=== Passage to read ===
A county or municipal corporation may, however, bring an action against a firearms or ammunition manufacturer or dealer for breach of contract or warranty as to firearms or ammunition purchased by the political subdivision or local governmental authority.

Alabama also immunizes sport shooting range owners and users from certain kinds of lawsuits. Alabama law states that any person, firm, or entity who operates or uses a sport shooting range shall not be subject to civil liability or criminal prosecution in any matter relating to noise or noise pollution or lead or lead pollution resulting from the operation or use of the range.2 Furthermore, any person, firm, or entity that operates or uses a sport shooting range is not subject to an action for nuisance and is not subject to injunction to stop the use or operation of the shooting range on the basis of noise or noise pollution or lead or lead pollution.3

See our Gun Industry Immunity policy summary for a comprehensive discussion of this issue.

Dataset excerpt

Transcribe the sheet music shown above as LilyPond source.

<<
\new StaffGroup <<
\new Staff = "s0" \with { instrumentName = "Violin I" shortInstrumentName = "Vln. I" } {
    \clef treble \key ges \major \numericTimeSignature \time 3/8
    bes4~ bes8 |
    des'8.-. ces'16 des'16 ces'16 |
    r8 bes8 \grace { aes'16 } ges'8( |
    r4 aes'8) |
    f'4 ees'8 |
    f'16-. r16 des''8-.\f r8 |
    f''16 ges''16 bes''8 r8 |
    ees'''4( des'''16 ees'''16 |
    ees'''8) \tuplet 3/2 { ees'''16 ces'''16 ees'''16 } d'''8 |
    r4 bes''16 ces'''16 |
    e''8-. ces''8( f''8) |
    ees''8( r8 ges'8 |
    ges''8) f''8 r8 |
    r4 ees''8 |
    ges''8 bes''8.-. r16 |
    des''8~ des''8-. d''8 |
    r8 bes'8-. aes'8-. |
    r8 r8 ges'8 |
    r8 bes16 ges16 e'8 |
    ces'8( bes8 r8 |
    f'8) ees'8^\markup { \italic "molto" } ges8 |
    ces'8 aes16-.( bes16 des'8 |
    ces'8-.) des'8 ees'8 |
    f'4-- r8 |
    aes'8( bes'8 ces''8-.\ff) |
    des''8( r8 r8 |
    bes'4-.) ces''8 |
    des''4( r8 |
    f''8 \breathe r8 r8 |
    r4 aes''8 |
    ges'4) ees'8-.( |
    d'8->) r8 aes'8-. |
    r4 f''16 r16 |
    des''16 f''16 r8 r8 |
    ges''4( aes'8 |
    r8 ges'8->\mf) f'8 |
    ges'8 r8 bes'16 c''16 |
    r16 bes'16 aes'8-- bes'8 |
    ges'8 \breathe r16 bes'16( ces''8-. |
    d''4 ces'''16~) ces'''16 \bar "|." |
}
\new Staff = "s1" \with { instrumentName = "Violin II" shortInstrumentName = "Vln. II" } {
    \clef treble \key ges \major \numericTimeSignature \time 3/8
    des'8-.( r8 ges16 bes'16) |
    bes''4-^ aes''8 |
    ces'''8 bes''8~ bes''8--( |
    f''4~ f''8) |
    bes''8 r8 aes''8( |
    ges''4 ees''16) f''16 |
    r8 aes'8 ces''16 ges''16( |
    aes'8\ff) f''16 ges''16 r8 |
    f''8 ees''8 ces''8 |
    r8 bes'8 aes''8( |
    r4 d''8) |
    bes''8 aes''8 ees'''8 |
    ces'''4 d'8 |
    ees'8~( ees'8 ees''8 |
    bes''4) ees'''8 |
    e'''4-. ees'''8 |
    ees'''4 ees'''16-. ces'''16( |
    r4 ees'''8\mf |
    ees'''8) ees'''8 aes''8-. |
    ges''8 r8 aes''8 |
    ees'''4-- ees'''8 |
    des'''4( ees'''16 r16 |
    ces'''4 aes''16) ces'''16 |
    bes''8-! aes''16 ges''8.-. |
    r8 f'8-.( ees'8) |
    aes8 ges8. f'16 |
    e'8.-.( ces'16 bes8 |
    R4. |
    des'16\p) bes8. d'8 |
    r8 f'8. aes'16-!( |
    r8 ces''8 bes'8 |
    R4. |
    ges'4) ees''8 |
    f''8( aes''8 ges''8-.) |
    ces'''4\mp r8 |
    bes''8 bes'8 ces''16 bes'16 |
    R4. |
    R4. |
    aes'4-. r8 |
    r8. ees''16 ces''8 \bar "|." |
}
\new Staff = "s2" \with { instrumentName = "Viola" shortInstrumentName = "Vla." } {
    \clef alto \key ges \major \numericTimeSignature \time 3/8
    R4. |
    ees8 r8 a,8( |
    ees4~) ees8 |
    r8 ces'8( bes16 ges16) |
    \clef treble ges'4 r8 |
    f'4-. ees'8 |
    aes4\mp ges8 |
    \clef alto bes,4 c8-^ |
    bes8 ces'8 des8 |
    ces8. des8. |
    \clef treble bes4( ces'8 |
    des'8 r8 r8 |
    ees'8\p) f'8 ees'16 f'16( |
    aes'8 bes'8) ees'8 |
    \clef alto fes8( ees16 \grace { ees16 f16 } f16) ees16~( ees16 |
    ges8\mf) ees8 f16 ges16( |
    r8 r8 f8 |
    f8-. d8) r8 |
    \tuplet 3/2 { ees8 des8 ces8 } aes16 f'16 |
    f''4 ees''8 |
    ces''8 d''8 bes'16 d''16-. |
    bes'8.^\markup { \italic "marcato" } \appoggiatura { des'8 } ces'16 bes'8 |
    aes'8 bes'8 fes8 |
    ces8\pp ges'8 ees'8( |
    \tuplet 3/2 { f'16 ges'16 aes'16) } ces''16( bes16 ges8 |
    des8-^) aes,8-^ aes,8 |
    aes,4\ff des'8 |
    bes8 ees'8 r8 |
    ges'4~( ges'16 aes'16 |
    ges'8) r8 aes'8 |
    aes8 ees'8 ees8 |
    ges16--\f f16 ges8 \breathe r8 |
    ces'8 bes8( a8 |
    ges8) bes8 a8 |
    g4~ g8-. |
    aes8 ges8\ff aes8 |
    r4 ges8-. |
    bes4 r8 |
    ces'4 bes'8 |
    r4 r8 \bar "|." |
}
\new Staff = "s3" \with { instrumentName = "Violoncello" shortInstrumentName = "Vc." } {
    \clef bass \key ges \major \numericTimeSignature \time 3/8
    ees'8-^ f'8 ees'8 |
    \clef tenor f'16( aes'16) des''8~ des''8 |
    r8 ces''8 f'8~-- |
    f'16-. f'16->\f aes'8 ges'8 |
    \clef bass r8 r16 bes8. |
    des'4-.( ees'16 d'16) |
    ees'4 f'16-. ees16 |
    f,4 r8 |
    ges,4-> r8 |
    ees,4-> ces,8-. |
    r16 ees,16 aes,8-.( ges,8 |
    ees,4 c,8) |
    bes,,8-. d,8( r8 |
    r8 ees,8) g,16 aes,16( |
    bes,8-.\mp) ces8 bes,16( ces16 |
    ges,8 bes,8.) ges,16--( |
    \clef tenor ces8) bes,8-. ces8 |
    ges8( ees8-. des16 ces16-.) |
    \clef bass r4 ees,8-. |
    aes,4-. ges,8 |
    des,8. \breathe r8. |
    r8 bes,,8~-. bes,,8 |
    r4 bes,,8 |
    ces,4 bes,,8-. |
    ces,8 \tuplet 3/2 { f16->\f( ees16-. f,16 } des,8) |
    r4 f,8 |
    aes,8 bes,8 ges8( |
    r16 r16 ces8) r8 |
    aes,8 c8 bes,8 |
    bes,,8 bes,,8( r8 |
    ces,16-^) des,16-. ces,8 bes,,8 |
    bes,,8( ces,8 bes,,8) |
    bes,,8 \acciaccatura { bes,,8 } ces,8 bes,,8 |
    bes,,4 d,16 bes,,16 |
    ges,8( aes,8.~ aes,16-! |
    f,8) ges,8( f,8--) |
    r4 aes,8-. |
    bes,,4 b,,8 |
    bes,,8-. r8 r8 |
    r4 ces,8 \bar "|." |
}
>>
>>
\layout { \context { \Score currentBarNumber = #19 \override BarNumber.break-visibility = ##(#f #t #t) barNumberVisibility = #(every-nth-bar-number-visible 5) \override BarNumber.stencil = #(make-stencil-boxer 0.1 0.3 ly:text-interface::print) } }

=== Do this ===
In the passage about Alabama firearms immunity, on what grounds may a county or municipal corporation bring an action against a firearms or ammunition manufacturer or dealer? Rely only on the passage about Alabama firearms immunity.

=== Full answer ===
For breach of contract or warranty as to firearms or ammunition purchased by the political subdivision or local governmental authority.